Letter to You
Bruce Springsteen
Once upon a time, 55 years ago, there was a band called the Castiles. All but one of them is gone now. He was a “crazy” kid who’d recently graduated from St Rose of Lima high school in Freehold, New Jersey. The nuns there despaired of him. His personal saviours were another Joisy kid called Frank Sinatra and four long-haired lads from Liverpool. He’d concussed himself in a bike fall (this was long before Bob Dylan’s largely mythical “motorcycle accident”), which meant he missed Vietnam and fulfilled the promise he made to all the girls that one day he’d be a star.

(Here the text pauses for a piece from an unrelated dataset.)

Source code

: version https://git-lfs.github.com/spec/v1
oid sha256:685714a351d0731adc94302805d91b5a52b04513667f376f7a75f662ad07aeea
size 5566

There’s a stage in life when it all starts to come back again, and Bruce Springsteen’s Letter to You is an elegiac masterpiece. It was inspired by the death of his Castiles former bandmate, George Theiss, in 2018, at whose bedside Bruce had kept vigil during the final illness. Some of the songs on the new album date back almost to the beginning. “If I Was The Priest” was among the tunes he’d played at an audition for legendary A&R man John Hammond. I have “Janey Needs A Shooter” on a 1980 Warren Zevon album called Bad Luck Streak in Dancing School (though it’s given as “Jeannie”) – a sign that Springsteen, like Prince, has often passed on some of his best songs to others.